Examples: Organisms like octopuses with ears, crabs, tube worms (red due to hemoglobin), Pompeii worms, and the yeti crab (with keratin
Convergent Boundaries
Definition: These are zones where two plates move towards each other, resulting in collision or subduction.
Process:
Subduction: When at least one of the converging plates is oceanic, it is typically forced beneath the other plate into the mantle due to its higher density. This process recycles oceanic crust.
Collision: When two continental plates converge, neither subducts significantly due to similar densities. Instead, they fold and fault, uplifting massive mountain ranges.
Geological Features:
Oceanic-Oceanic Convergence: Volcanic island arcs (e.g., Japan, Mariana Islands) and deep ocean trenches.
Oceanic-Continental Convergence: Volcanic mountain ranges on the continental plate (e.g., Andes Mountains) and deep ocean trenches.
Continental-Continental Convergence: Large, non-volcanic mountain ranges (e.g., Himalaya Mountains).
Driving Force: Primarily slab pull, where the dense subducting plate pulls the rest of the plate into the mantle.
Hazards: Highest frequency and intensity of natural hazards, including the strongest earthquakes, explosive volcanic eruptions, and tsunamis.
Transform Boundaries
Definition: These are zones where two plates slide horizontally past each other.
Process: Crust is neither created nor destroyed at transform boundaries. Instead, immense friction builds up as plates grind past one another, leading to frequent seismic activity.
Geological Features:
Fault Lines: These are fractures in the Earth's crust where blocks of rock have moved relative to each other. At transform boundaries, these faults are characterized by large-scale systems (e.g., the San Andreas Fault in California) where the horizontal grinding motion between plates occurs. The intense stress accumulated along these lines is periodically released as earthquakes.
Offset Features: Features like stream beds or roads can be noticeably offset over time due to the horizontal movement.

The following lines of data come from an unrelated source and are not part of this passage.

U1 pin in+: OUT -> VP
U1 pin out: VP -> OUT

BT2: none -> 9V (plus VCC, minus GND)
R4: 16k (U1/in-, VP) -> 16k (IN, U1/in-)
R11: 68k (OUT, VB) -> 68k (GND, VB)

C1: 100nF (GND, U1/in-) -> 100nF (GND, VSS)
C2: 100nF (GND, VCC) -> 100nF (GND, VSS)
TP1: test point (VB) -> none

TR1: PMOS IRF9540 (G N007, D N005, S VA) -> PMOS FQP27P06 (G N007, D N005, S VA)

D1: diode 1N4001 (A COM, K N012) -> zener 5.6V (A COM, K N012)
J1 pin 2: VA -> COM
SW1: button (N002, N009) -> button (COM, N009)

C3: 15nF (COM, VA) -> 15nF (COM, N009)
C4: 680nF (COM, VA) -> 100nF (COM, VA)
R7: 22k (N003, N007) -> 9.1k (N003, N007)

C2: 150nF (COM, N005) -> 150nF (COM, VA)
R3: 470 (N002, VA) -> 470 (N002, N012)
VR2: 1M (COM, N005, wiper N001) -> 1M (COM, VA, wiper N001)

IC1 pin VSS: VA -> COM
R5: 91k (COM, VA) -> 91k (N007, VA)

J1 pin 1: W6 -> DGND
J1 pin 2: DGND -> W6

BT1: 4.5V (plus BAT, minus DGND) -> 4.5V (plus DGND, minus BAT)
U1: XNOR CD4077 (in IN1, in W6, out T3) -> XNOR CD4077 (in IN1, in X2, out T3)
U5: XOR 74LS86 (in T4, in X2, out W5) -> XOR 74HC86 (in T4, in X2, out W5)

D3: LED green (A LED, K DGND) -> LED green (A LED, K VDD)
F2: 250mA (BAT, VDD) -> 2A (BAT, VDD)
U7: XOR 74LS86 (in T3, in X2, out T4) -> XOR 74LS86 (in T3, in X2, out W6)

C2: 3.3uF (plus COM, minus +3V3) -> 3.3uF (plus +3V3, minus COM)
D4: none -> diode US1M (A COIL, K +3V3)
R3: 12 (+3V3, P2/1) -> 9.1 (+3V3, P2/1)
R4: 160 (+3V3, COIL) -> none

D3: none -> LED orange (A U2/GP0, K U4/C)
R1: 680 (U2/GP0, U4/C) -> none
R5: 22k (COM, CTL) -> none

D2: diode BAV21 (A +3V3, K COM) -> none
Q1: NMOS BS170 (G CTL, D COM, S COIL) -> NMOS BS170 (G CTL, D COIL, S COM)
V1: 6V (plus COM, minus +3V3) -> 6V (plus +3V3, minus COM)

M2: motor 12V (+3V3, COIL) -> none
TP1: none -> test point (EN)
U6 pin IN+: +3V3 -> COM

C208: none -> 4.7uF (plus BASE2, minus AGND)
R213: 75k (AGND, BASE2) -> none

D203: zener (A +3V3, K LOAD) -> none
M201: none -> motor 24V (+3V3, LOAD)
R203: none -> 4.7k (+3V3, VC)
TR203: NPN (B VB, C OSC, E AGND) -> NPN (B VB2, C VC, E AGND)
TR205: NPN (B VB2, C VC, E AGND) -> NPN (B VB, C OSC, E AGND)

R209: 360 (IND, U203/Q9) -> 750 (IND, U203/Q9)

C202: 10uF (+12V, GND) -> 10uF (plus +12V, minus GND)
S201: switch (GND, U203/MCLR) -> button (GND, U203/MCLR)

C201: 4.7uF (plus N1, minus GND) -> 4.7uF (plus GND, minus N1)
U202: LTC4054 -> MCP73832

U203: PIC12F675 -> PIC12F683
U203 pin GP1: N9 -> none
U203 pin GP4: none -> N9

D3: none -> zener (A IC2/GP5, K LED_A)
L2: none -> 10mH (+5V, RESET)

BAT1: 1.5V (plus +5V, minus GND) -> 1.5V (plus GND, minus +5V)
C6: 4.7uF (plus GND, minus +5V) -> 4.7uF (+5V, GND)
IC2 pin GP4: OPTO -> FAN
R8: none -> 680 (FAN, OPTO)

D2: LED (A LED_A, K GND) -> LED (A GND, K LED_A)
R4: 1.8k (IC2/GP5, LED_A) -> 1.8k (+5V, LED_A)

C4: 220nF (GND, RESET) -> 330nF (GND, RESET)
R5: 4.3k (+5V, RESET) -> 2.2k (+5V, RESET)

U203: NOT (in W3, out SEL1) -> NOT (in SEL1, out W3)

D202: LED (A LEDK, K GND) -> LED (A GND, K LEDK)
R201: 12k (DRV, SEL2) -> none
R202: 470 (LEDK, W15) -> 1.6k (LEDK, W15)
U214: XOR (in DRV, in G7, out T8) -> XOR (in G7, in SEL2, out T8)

Driving Force: The overall motion of the lithospheric plates. Transform faults often connect segments of mid-ocean ridges or separate different types of plate boundaries, accommodating varying rates of spreading or collision.
Hazards: Significant shallow earthquakes, which can be highly destructive due to their proximity to the surface. Volcanic activity is generally absent at transform boundaries.